Madeline Whittier lives in her home with her mom with just her day nurse Carla for company. Forced into a reclusive life by SCID, or Severe Combined Immunodeficiency Disease, Maddy spends her days absorbing the world through books and the internet because she is allergic to the world. Then Olly moves in next door. Through windows, Olly and Maddy create a tangible relationship as their love moves past the obstacles of Maddy’s illness.

When Olly and his sister show up one day with a cake in greeting, Maddy’s mom, Pauline makes known Maddy will not be allowed to communicate with the outside world. Pauline wants to protect her daughter not just from illness, which can walk in through their air controlled mudroom, but also from the people who can make her see beyond the life she has always lived inside her protected walls. Olly and Maddy find ways to communicate anyways. Smiles through windows, texting, emailing and daydreaming about a life where they are not separated. An astronaut, often used for Madeline’s homework, helps with their restricted communication in an enjoyable fantasy set of fantasies.

Carla decides Pauline is wrong to create such a socially limited life for Maddy and invites Olly into the house for a visit. Soon a second visit takes place. Then Madeline gets sick, and her mom finds evidence of Olly’s visit and fires Carla for her part in the secret. Carla should not have allowed someone into the house who could pollute Maddy’s carefully orchestrated environment. Pauline then tells Maddy she cannot have Olly in her life, leaving her as her daughter’s only companion in life.

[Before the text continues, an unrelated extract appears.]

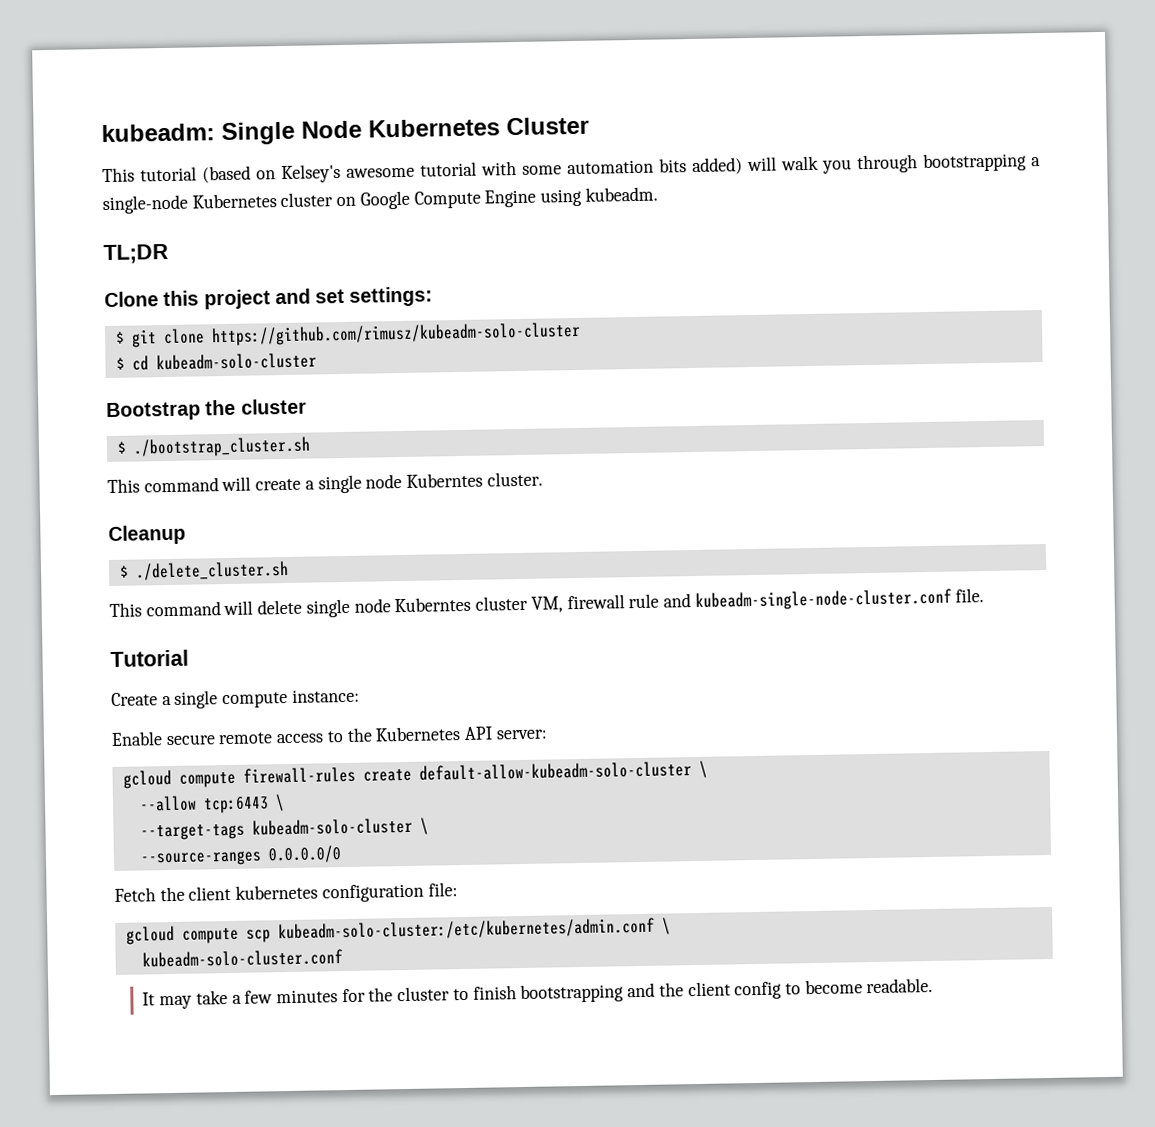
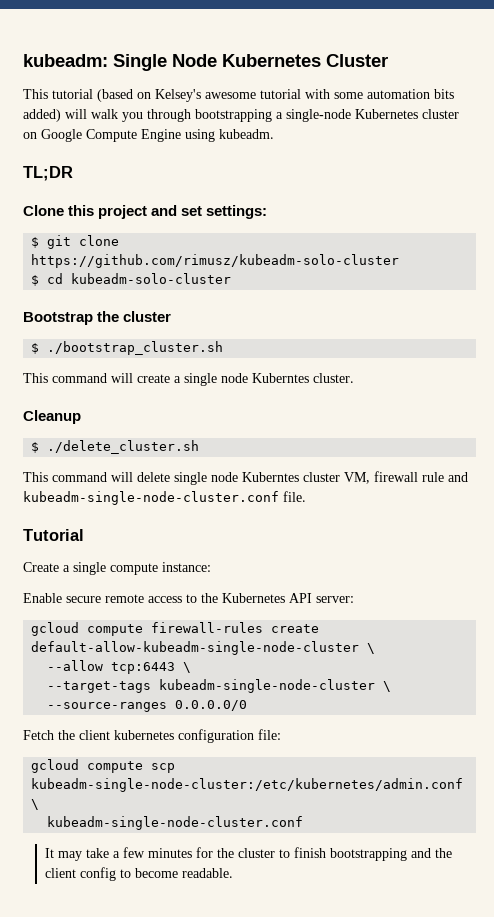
[418,761,692,781] default-allow-kubeadm-solo-cluster -> [31,641,360,655] default-allow-kubeadm-single-node-cluster
[251,817,413,836] kubeadm-solo-cluster -> [159,679,376,693] kubeadm-single-node-cluster
[277,917,671,942] [141,949,343,968] kubeadm-solo-cluster:/etc/kubernetes/admin.conf \ // kubeadm-solo-cluster.conf -> [31,778,464,792] [31,799,40,810] [47,816,304,830] kubeadm-single-node-cluster:/etc/kubernetes/admin.conf \ // kubeadm-single-node-cluster.conf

Madeline is not satisfied with a life without Olly, or a life without living. She convinces Olly to leave and take a trip to Hawaii to see the ocean and her favorite fish. The weekend becomes not just a romantic getaway but a first time experience of the outside world for Maddy. First time in a car, the first time feeling the sand under her feet, the first time in the ocean, and more firsts than any eighteen-year-old should experience. Then her heart stops. She is in the hospital dying. Her mother shows up and takes her home. Olly moves back to New York. Maddy is alone again with her mother and the secrets trapping them together.

“Everything, Everything” was almost more enjoyable on screen. The film version tried hard to incorporate bits and pieces of the imaginative world Maddy was forced to live in onscreen but fell a bit short, reasonable translation gap to be expected. The general ideas are fully encompassed though, except for the whirlwind storm encompassing Olly’s life and forcing him to conceal his pain in black attire. Some areas did not translate well, or at all, such as Carla’s understanding of the dynamics of the household and the meaningful relationship she shared with Maddy.

Little is told about the illness and what is seems out of a textbook and fails to translate to a believable illness for the otherwise healthy appearing Madeline. Love seems to be the focus, even more so than a desire to be in the world where the sky reigns. As a love story, this film shines. As a story sharing the journey of a girl’s illness, the movie and the book could have seemed less clinical and more emphatic. “Everything, Everything” will easily entertain the target audience, young teens caught up in the newness of love and pheromones. Adults will see the problems and plot holes as a nuisance, capable of being overlooked for the sake of the love story. Enjoy this film for the beautiful scenery and eclectic understanding of a girl who grew up in a bubble.